Online portal brings together attorneys, people with legal needs
Matthew Horn and Ryan Caltagirone became good friends while growing up in Palatine, participating in sports and attending the same high school and college.
While they found their career paths taking them in different directions, they have once again come together to launch a new venture that they say will disrupt the legal industry the same way HomeAdvisor has changed the home repair and remodeling industry.
Horn and Caltagirone are co-founders of Legal Services Link, an online service designed to connect people and business with legal needs to local attorneys that can help.
The process is simple, Horn notes. Potential clients create a profile on the site and fill out a form outlining their specific legal need. The form is emailed to registered attorneys on the site, who then have the option of responding to the client with a proposal.
"If an attorney isn't interested, they just delete the email, no time lost," Horn, an attorney now living in Naperville, said. "But if they're interested, they click on a link that sends an email directly to the client that tells then 'I am interested in working with you and here's what I can do for you.'"
Depending on the response, the client can then choose an attorney who can provide the best solution to the legal issue.
"And it really depends on the case," he added. "Do they want the attorney who's been practicing for 25 years that is charging more or do they want the attorney who isn't so experienced, but is charging less.
"It's all about giving the consumer the information they need and want to make an informed buying decision."
Horn said he saw the need for a site like this a few years back, when he was seeking an attorney to develop his own estate plan. He found the traditional method of searching directories and contacting attorneys directly "very difficult and very cumbersome." "There are all of these platforms in industries that are connecting people with needs to those service providers," he said. "I recognized the legal industry didn't have one and really needed one."
And, as an attorney himself, Horn said developing a regular clientele was just as time consuming and, at times, costly.
"I was going to golf outings and charitable events, spending money and time, and was pitching to people who didn't have legal needs or already had an attorney," he said. "From that end, I saw this as something that is not only beneficial to the consumer but also to attorneys, because they now have clients coming directly to them that they can connect with from their computer chair."

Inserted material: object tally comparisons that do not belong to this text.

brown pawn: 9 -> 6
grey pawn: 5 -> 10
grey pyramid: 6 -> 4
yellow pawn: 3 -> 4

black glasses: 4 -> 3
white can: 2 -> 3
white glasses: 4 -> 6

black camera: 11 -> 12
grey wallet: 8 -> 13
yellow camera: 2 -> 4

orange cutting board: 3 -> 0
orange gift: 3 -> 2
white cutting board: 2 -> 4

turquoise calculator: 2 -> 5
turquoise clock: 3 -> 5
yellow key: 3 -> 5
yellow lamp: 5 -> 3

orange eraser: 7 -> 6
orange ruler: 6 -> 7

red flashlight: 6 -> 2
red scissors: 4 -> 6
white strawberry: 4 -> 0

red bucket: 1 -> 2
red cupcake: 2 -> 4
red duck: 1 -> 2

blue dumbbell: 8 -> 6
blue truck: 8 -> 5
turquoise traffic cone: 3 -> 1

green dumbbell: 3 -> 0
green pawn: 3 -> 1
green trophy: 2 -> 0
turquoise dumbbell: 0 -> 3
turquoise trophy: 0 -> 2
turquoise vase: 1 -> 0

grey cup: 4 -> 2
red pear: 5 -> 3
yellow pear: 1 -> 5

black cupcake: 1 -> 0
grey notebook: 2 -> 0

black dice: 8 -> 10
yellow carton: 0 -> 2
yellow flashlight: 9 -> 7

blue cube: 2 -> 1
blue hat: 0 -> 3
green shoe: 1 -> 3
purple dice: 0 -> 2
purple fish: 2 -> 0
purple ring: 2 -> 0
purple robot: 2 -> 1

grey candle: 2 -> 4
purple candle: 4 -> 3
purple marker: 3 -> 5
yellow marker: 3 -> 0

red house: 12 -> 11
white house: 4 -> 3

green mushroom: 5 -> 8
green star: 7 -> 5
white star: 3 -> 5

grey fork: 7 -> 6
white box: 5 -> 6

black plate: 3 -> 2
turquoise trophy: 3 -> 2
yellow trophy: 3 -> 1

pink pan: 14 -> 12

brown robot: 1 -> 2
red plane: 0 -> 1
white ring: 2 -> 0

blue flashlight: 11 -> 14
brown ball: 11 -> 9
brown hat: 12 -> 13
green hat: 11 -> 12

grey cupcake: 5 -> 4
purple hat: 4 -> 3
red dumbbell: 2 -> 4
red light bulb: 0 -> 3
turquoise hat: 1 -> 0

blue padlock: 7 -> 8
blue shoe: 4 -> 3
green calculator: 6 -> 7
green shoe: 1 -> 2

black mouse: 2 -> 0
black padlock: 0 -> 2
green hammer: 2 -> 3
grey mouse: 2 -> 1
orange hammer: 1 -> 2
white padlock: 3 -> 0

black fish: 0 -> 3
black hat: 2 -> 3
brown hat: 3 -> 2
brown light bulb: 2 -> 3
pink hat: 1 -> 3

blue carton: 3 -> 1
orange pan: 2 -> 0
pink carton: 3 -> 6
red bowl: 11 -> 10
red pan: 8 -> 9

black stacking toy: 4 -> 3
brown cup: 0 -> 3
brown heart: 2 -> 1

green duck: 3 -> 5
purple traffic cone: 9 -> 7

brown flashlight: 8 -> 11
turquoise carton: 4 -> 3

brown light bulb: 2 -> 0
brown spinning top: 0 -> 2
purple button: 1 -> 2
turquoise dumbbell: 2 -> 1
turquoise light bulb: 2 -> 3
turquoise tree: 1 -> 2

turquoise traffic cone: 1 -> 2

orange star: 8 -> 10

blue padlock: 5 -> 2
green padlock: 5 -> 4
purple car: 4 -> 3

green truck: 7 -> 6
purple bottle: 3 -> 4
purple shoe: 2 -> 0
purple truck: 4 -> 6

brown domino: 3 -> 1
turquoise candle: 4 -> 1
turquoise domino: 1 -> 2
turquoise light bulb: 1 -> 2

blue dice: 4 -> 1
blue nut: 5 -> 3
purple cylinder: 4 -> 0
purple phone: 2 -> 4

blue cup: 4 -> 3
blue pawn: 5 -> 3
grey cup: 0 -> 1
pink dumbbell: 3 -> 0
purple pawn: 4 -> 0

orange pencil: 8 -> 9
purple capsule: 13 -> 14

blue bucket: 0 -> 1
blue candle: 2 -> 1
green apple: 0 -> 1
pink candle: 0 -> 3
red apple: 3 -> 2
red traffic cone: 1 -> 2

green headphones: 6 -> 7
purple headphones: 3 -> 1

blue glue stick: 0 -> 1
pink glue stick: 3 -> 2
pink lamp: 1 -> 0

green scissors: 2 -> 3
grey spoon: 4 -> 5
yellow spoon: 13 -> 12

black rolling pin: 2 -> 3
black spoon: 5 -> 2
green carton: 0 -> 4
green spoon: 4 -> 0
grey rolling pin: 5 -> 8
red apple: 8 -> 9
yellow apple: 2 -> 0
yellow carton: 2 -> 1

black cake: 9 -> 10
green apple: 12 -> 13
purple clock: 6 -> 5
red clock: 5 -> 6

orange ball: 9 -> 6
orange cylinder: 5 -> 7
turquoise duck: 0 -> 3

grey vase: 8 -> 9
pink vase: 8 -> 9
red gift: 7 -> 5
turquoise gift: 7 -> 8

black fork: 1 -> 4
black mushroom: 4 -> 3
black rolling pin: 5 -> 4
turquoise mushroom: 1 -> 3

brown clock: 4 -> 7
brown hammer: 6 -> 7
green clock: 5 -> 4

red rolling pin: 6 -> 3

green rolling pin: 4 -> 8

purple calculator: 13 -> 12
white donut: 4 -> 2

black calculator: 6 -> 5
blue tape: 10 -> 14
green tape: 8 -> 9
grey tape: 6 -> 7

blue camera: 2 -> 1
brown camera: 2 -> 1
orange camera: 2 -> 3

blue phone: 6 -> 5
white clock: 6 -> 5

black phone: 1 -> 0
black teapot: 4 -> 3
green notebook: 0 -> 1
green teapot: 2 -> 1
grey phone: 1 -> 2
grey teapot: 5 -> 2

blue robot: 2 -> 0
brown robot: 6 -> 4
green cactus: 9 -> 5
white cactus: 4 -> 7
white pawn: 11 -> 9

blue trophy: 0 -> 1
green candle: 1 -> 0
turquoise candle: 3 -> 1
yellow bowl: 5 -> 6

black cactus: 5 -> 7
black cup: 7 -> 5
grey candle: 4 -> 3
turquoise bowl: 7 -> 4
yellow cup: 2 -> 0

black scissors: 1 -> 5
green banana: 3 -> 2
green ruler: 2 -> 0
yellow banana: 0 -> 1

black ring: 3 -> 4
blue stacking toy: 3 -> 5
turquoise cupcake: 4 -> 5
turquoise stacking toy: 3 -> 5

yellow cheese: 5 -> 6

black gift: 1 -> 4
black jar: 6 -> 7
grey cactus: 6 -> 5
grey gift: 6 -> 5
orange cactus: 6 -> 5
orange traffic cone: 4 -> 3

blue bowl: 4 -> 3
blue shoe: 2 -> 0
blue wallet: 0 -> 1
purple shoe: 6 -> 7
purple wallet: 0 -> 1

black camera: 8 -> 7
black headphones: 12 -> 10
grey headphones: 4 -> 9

While the service is free to clients and attorneys who just want to be listed on the site, attorneys pay a $250 annual premium for the ability to receive client proposals and contact them directly.
After launching about a year ago, Legal Services Link currently has about 300 attorneys and 250 client profiles, Horn said, with about a similar number of proposals submitted. While the service is national, the bulk of the clientele has come from the Chicago area.
Horn and Caltagirone both see the venture now at a tipping point, and are anticipating the service growing and expanding as more people are aware of it. The two anticipate growth over the next three to five years to represent 20 to 25 percent of all legal business.
Caltagirone, who lives in Inverness and has a background in insurance and health care, notes the site simplifies the process of finding an attorney, which has been the key disruption of other industries.
"In any industry, when someone is looking for solutions, there's an overwhelming amount of information and it's very difficult to succinctly find that," he said.
"We recognize people don't hire attorneys because they're bored. It's a very important process, and before it was terribly time consuming and inefficient," Caltagirone added. "And what are the odds they are truly finding the best fit for what they need it for?
"We're trying to get it closer to a 100 percent fit to what the situation calls for."